Non c’è pace per la povera Noemi, uccisa dal fidanzato a Specchia, in Puglia. Secondo la Procura che sta indagando sull’omicidio, Lucio avrebbe agito con crudeltà e per futili motivi. Tutte circostanze che, di fatto, aggravano la sua posizione, già di per sé difficile: a questo si aggiunge l’ipotesi che il delitto possa essere stato premeditato. Nessun omicidio d’impeto, come sostenuto dal 17enne: si tratterebbe, invece, di un atto perfettamente pianificato e studiato in ogni dettaglio. Lucio voleva uccidere la sua fidanzata e non è ancora chiaro quale e se ci sia stato un coinvolgimento della sua famiglia, specialmente del padre.

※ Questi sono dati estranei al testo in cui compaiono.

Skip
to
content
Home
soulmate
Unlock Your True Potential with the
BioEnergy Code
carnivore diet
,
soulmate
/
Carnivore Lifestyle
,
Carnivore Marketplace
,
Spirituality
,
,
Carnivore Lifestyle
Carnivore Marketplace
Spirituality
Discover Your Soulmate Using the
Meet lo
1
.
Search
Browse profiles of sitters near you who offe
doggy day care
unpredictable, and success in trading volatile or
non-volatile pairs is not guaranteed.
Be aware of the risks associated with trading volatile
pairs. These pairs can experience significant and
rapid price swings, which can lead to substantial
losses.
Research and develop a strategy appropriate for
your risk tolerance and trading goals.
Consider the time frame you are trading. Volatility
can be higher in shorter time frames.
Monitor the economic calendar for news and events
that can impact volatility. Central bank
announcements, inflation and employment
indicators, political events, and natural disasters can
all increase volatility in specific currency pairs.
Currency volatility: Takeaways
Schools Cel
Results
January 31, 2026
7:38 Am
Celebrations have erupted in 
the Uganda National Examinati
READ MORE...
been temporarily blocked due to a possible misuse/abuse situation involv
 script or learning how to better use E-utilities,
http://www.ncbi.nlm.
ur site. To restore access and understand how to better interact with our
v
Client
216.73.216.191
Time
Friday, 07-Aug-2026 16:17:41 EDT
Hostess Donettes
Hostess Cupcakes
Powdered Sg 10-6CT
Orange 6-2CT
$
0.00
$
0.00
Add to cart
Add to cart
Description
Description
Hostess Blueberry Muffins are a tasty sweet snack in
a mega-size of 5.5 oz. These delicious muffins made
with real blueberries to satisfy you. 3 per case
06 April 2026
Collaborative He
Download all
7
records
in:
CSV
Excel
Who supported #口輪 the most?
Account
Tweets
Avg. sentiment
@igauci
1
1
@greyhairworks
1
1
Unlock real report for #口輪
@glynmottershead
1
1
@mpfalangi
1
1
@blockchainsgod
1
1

L’omicida, come si legge sul decreto di fermo, avrebbe “cagionato la morte di Noemi prelevandola alle 4.51 dalla sua abitazione con la Fiat 500 di proprietà della sua famiglia” per poi passare da Alessano, Novaglie fino a Santa Maria di Leuca. Poi il ragazzo avrebbe “svoltato lunga una strada serrata” dove, parcheggiando la sua auto, sarebbe sceso a fumare una sigaretta. Noemi lo avrebbe raggiunto e, addentrandosi in un uliveto, avrebbe approfittato di quel momento per ucciderla “colpendola con l’uso di corpi contundenti”, probabilmente con un coltello.

E non è finita qui: potrebbe averla colpita persino con “delle pietre alla testa” allontanandosi poi dal luogo dell’omicidio e “disfacendosi del manico del coltello avvolto nella propria maglietta”.

Ora il 17enne si trincera dietro il silenzio: si è avvalso della facoltà di non rispondere all’interrogatorio di garanzia davanti al Gip. Secondo i legali dell’omicida non c’è pericolo di fuga: per questa ragione si sono opposti alla convalida del fermo e hanno annunciato che chiederanno una perizia psichiatrica per stabilire se il loro assistito sia in grado di intendere e volere. “È un momento molto difficile, è pentito e segnato, non sta bene” hanno concluso i suoi legali.